PROVIDED ENTRIES —
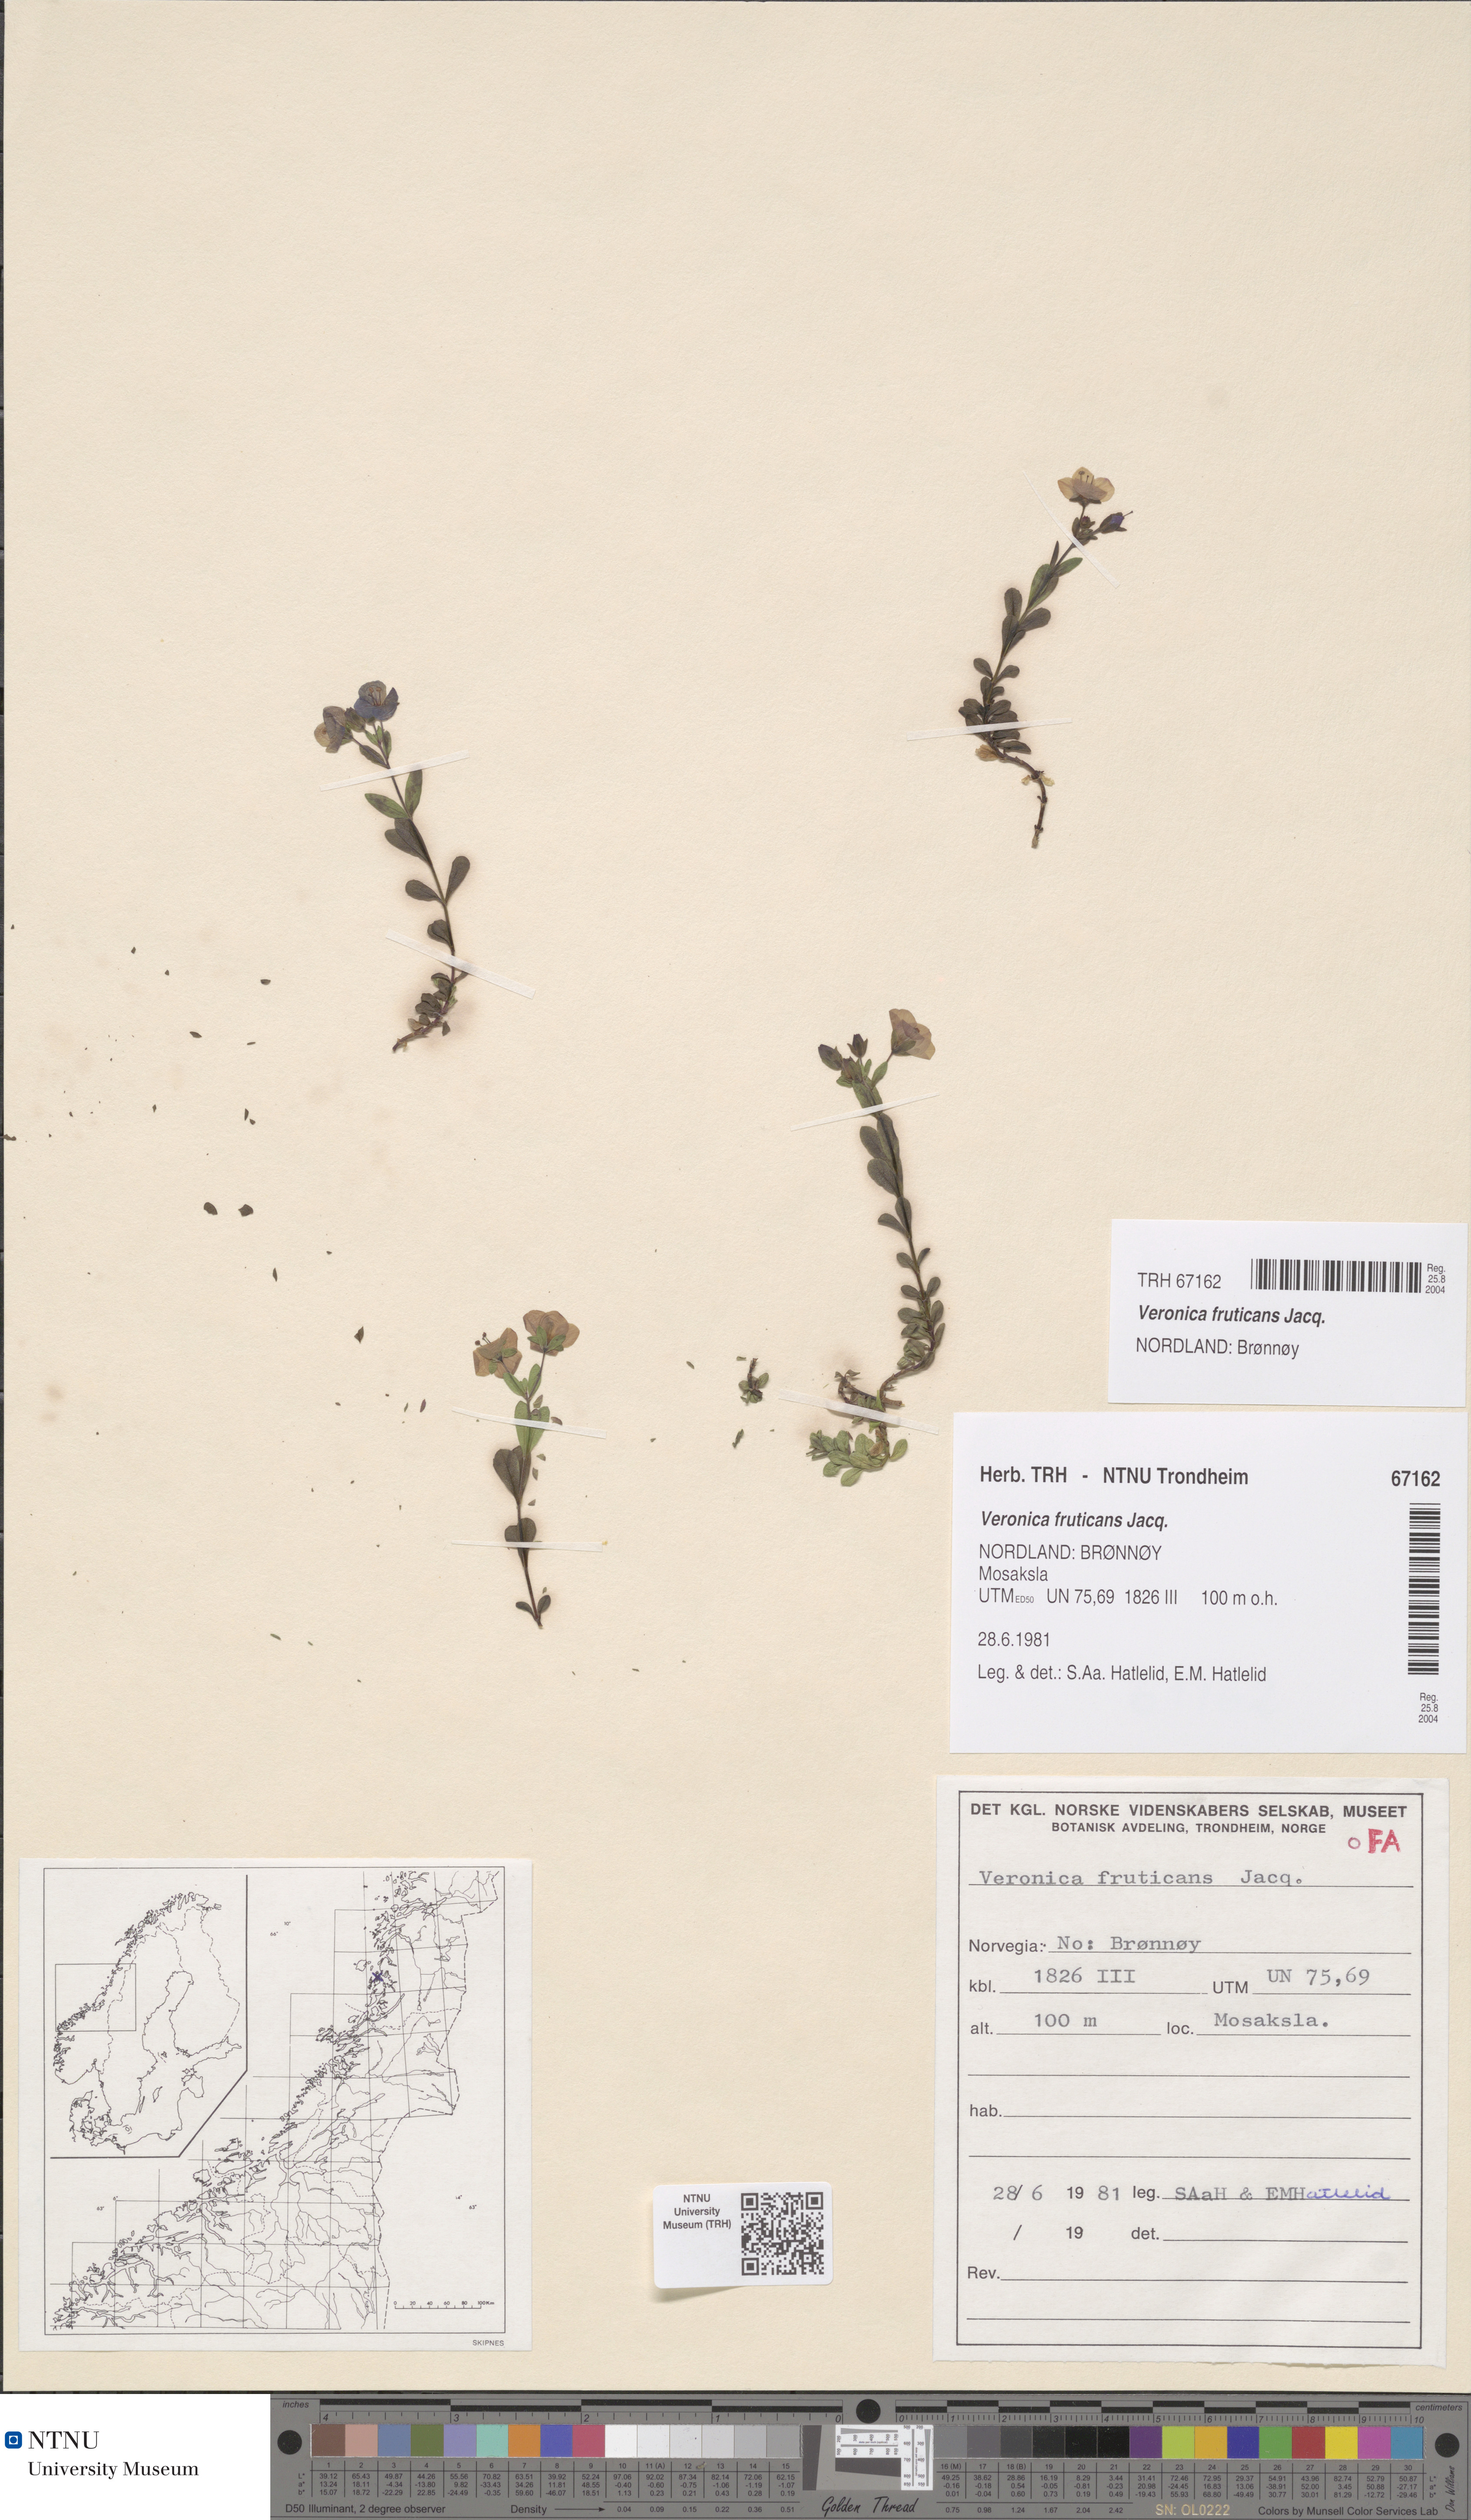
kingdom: Plantae
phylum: Tracheophyta
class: Magnoliopsida
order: Lamiales
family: Plantaginaceae
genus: Veronica
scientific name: Veronica fruticans
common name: Rock speedwell
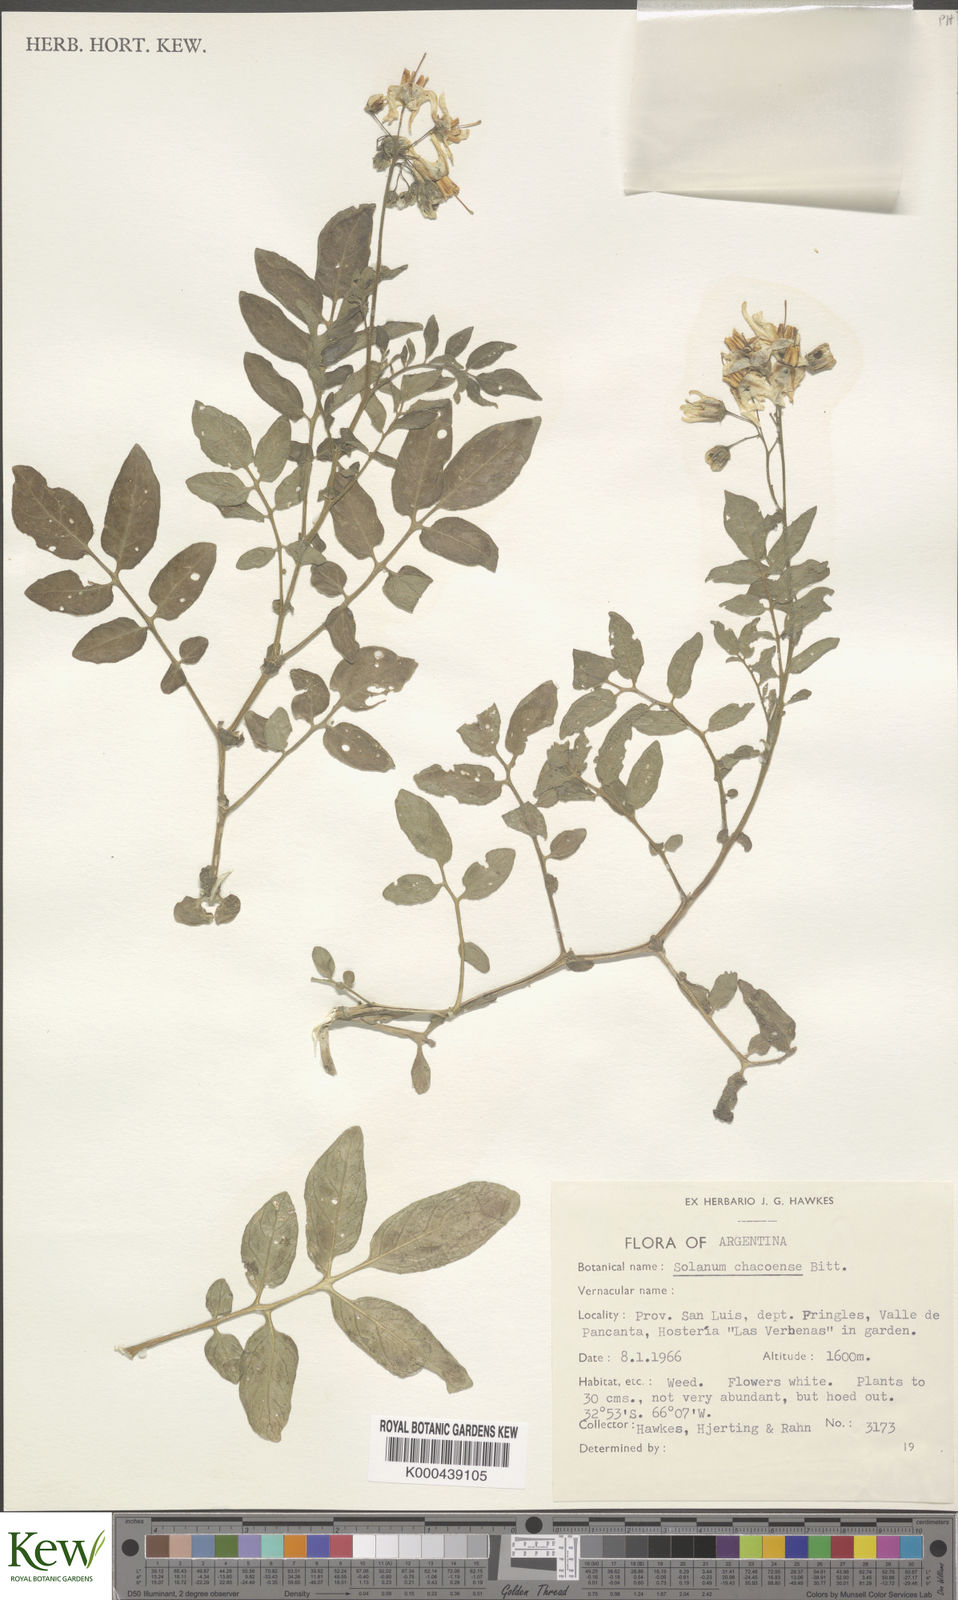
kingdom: Plantae
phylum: Tracheophyta
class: Magnoliopsida
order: Solanales
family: Solanaceae
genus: Solanum
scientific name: Solanum chacoense
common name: Chaco potato
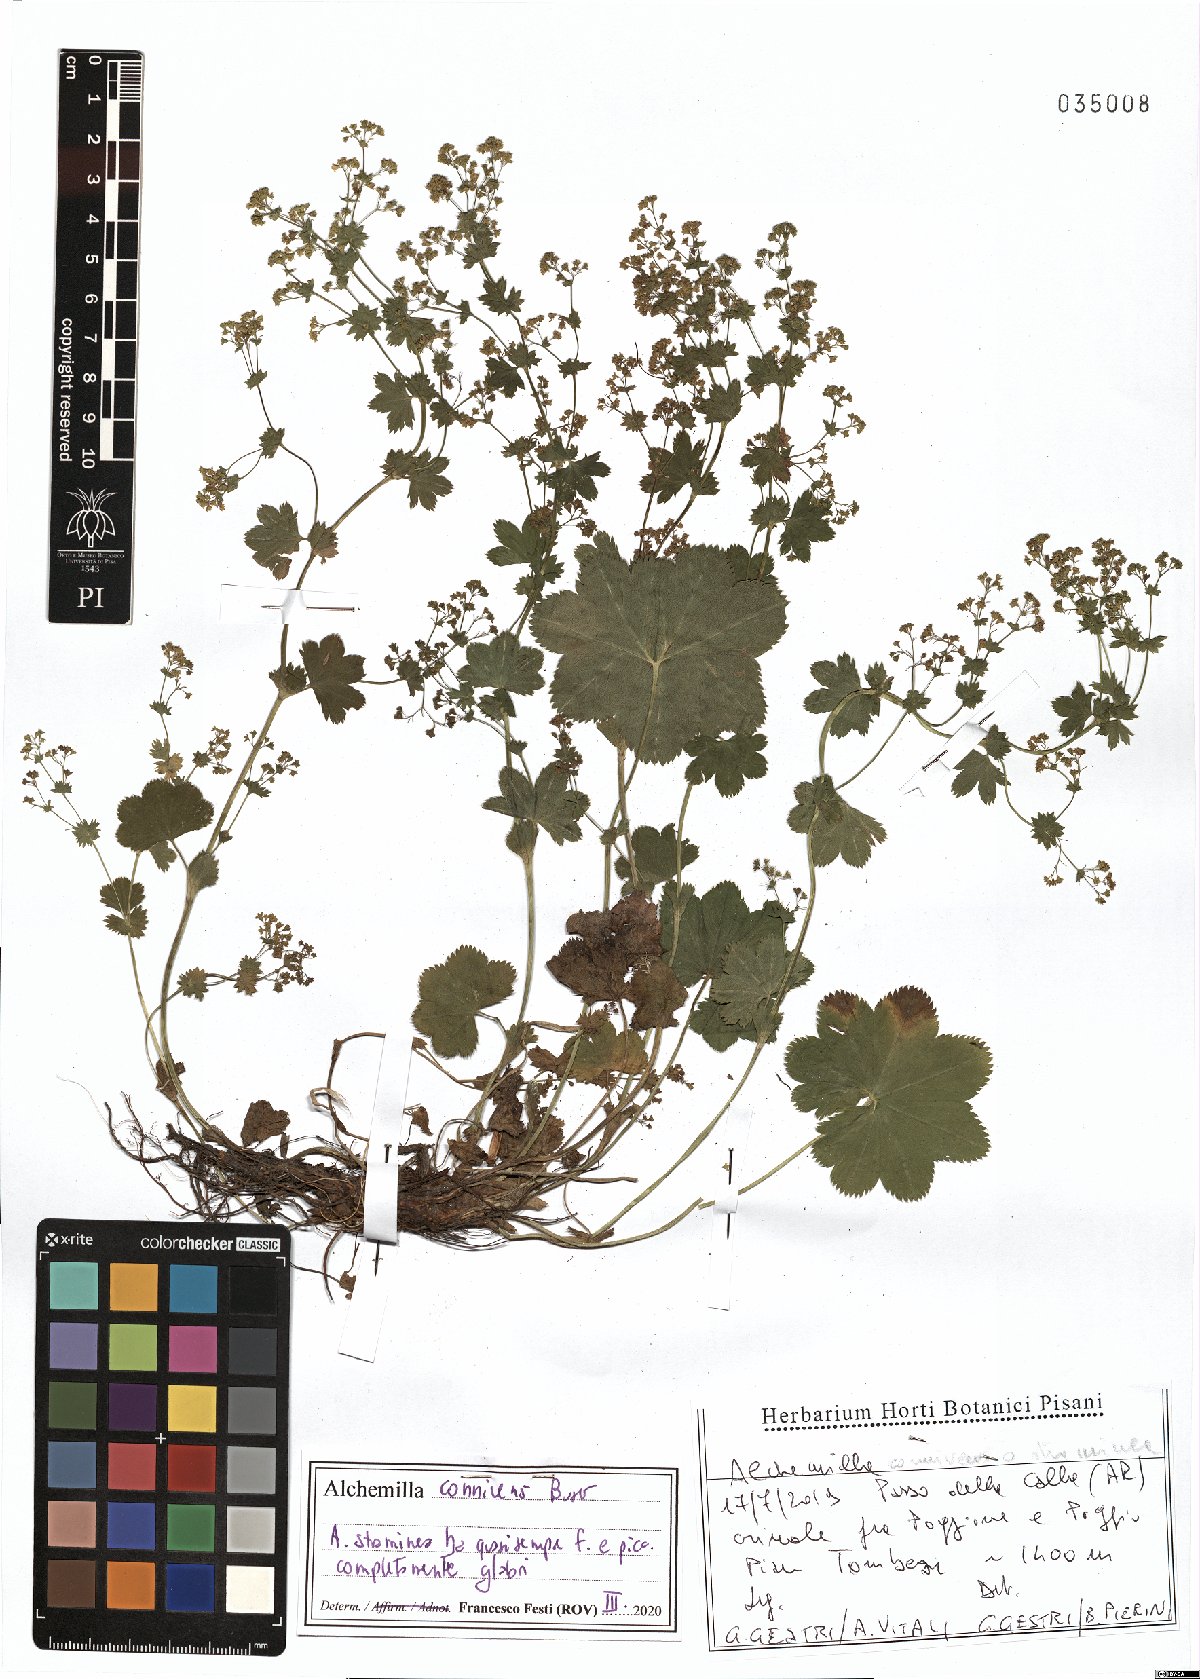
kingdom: Plantae
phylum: Tracheophyta
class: Magnoliopsida
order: Rosales
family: Rosaceae
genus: Alchemilla
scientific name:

TO DO — Copy the rows above word for word, starting with the line that contains "order: Solanales" and going on through the last line of the rows. Leave the pictures out of your copy.

SOLUTION FOR THIS PROBLEM —
order: Solanales
family: Solanaceae
genus: Solanum
scientific name: Solanum chacoense
common name: Chaco potato
kingdom: Plantae
phylum: Tracheophyta
class: Magnoliopsida
order: Rosales
family: Rosaceae
genus: Alchemilla
scientific name:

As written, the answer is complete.